▶ **Aim of the exercise**
Set the records down again in full, with every word kept.

Stored data entries:
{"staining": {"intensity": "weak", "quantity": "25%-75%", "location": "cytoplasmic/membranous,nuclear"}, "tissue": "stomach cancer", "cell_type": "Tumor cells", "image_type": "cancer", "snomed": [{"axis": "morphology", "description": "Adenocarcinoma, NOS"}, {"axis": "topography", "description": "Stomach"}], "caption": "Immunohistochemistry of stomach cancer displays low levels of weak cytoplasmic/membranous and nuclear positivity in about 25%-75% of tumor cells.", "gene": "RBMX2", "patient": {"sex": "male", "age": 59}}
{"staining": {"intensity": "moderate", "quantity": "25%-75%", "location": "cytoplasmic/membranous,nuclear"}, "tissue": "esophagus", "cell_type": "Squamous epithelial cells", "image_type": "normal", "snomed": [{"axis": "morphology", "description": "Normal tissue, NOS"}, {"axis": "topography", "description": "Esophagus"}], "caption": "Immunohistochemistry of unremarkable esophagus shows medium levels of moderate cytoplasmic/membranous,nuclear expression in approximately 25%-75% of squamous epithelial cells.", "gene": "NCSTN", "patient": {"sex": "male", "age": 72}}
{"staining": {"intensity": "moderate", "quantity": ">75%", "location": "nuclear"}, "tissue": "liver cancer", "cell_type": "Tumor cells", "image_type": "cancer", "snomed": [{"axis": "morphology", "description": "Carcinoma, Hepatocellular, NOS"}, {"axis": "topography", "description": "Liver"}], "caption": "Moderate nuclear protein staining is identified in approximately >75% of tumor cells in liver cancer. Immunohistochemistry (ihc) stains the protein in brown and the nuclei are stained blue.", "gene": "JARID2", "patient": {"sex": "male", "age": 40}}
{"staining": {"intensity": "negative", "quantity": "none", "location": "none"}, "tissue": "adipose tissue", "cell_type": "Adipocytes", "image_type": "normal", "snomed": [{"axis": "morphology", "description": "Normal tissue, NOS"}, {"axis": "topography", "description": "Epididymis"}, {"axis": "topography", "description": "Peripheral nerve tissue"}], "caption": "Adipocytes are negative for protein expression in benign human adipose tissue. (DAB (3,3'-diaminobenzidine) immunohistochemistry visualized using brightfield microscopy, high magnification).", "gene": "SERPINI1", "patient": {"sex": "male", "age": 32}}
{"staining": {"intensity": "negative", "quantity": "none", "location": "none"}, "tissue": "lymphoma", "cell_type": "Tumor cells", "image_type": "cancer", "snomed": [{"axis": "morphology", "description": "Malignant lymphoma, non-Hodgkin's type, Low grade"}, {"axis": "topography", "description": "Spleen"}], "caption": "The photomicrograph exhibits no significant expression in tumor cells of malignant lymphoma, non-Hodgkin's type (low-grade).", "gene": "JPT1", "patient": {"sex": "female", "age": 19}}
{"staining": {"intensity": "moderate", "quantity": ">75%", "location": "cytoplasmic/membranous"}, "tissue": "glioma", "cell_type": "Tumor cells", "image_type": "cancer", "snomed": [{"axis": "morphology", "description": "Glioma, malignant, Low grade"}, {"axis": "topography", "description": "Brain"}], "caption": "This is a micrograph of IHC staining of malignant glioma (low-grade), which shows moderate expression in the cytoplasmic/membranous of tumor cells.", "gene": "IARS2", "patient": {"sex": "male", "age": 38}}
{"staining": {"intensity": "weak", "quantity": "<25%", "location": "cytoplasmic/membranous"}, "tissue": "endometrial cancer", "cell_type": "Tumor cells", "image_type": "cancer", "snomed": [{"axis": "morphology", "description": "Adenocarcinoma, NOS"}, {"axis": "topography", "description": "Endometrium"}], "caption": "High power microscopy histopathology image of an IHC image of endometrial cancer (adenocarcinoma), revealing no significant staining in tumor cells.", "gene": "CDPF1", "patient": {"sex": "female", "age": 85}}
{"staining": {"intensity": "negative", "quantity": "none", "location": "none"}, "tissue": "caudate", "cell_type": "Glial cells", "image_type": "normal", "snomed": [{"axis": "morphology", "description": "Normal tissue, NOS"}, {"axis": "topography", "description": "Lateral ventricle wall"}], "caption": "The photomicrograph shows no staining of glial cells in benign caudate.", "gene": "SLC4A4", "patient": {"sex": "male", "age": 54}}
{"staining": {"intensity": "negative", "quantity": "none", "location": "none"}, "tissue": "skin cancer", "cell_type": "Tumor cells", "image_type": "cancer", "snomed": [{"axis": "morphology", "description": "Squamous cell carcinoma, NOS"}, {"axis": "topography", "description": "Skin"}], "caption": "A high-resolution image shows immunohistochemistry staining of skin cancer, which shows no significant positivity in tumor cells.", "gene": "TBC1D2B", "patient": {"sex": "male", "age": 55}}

▶ **Result of the task**
{"staining": {"intensity": "weak", "quantity": "25%-75%", "location": "cytoplasmic/membranous,nuclear"}, "tissue": "stomach cancer", "cell_type": "Tumor cells", "image_type": "cancer", "snomed": [{"axis": "morphology", "description": "Adenocarcinoma, NOS"}, {"axis": "topography", "description": "Stomach"}], "caption": "Immunohistochemistry of stomach cancer displays low levels of weak cytoplasmic/membranous and nuclear positivity in about 25%-75% of tumor cells.", "gene": "RBMX2", "patient": {"sex": "male", "age": 59}}
{"staining": {"intensity": "moderate", "quantity": "25%-75%", "location": "cytoplasmic/membranous,nuclear"}, "tissue": "esophagus", "cell_type": "Squamous epithelial cells", "image_type": "normal", "snomed": [{"axis": "morphology", "description": "Normal tissue, NOS"}, {"axis": "topography", "description": "Esophagus"}], "caption": "Immunohistochemistry of unremarkable esophagus shows medium levels of moderate cytoplasmic/membranous,nuclear expression in approximately 25%-75% of squamous epithelial cells.", "gene": "NCSTN", "patient": {"sex": "male", "age": 72}}
{"staining": {"intensity": "moderate", "quantity": ">75%", "location": "nuclear"}, "tissue": "liver cancer", "cell_type": "Tumor cells", "image_type": "cancer", "snomed": [{"axis": "morphology", "description": "Carcinoma, Hepatocellular, NOS"}, {"axis": "topography", "description": "Liver"}], "caption": "Moderate nuclear protein staining is identified in approximately >75% of tumor cells in liver cancer. Immunohistochemistry (ihc) stains the protein in brown and the nuclei are stained blue.", "gene": "JARID2", "patient": {"sex": "male", "age": 40}}
{"staining": {"intensity": "negative", "quantity": "none", "location": "none"}, "tissue": "adipose tissue", "cell_type": "Adipocytes", "image_type": "normal", "snomed": [{"axis": "morphology", "description": "Normal tissue, NOS"}, {"axis": "topography", "description": "Epididymis"}, {"axis": "topography", "description": "Peripheral nerve tissue"}], "caption": "Adipocytes are negative for protein expression in benign human adipose tissue. (DAB (3,3'-diaminobenzidine) immunohistochemistry visualized using brightfield microscopy, high magnification).", "gene": "SERPINI1", "patient": {"sex": "male", "age": 32}}
{"staining": {"intensity": "negative", "quantity": "none", "location": "none"}, "tissue": "lymphoma", "cell_type": "Tumor cells", "image_type": "cancer", "snomed": [{"axis": "morphology", "description": "Malignant lymphoma, non-Hodgkin's type, Low grade"}, {"axis": "topography", "description": "Spleen"}], "caption": "The photomicrograph exhibits no significant expression in tumor cells of malignant lymphoma, non-Hodgkin's type (low-grade).", "gene": "JPT1", "patient": {"sex": "female", "age": 19}}
{"staining": {"intensity": "moderate", "quantity": ">75%", "location": "cytoplasmic/membranous"}, "tissue": "glioma", "cell_type": "Tumor cells", "image_type": "cancer", "snomed": [{"axis": "morphology", "description": "Glioma, malignant, Low grade"}, {"axis": "topography", "description": "Brain"}], "caption": "This is a micrograph of IHC staining of malignant glioma (low-grade), which shows moderate expression in the cytoplasmic/membranous of tumor cells.", "gene": "IARS2", "patient": {"sex": "male", "age": 38}}
{"staining": {"intensity": "weak", "quantity": "<25%", "location": "cytoplasmic/membranous"}, "tissue": "endometrial cancer", "cell_type": "Tumor cells", "image_type": "cancer", "snomed": [{"axis": "morphology", "description": "Adenocarcinoma, NOS"}, {"axis": "topography", "description": "Endometrium"}], "caption": "High power microscopy histopathology image of an IHC image of endometrial cancer (adenocarcinoma), revealing no significant staining in tumor cells.", "gene": "CDPF1", "patient": {"sex": "female", "age": 85}}
{"staining": {"intensity": "negative", "quantity": "none", "location": "none"}, "tissue": "caudate", "cell_type": "Glial cells", "image_type": "normal", "snomed": [{"axis": "morphology", "description": "Normal tissue, NOS"}, {"axis": "topography", "description": "Lateral ventricle wall"}], "caption": "The photomicrograph shows no staining of glial cells in benign caudate.", "gene": "SLC4A4", "patient": {"sex": "male", "age": 54}}
{"staining": {"intensity": "negative", "quantity": "none", "location": "none"}, "tissue": "skin cancer", "cell_type": "Tumor cells", "image_type": "cancer", "snomed": [{"axis": "morphology", "description": "Squamous cell carcinoma, NOS"}, {"axis": "topography", "description": "Skin"}], "caption": "A high-resolution image shows immunohistochemistry staining of skin cancer, which shows no significant positivity in tumor cells.", "gene": "TBC1D2B", "patient": {"sex": "male", "age": 55}}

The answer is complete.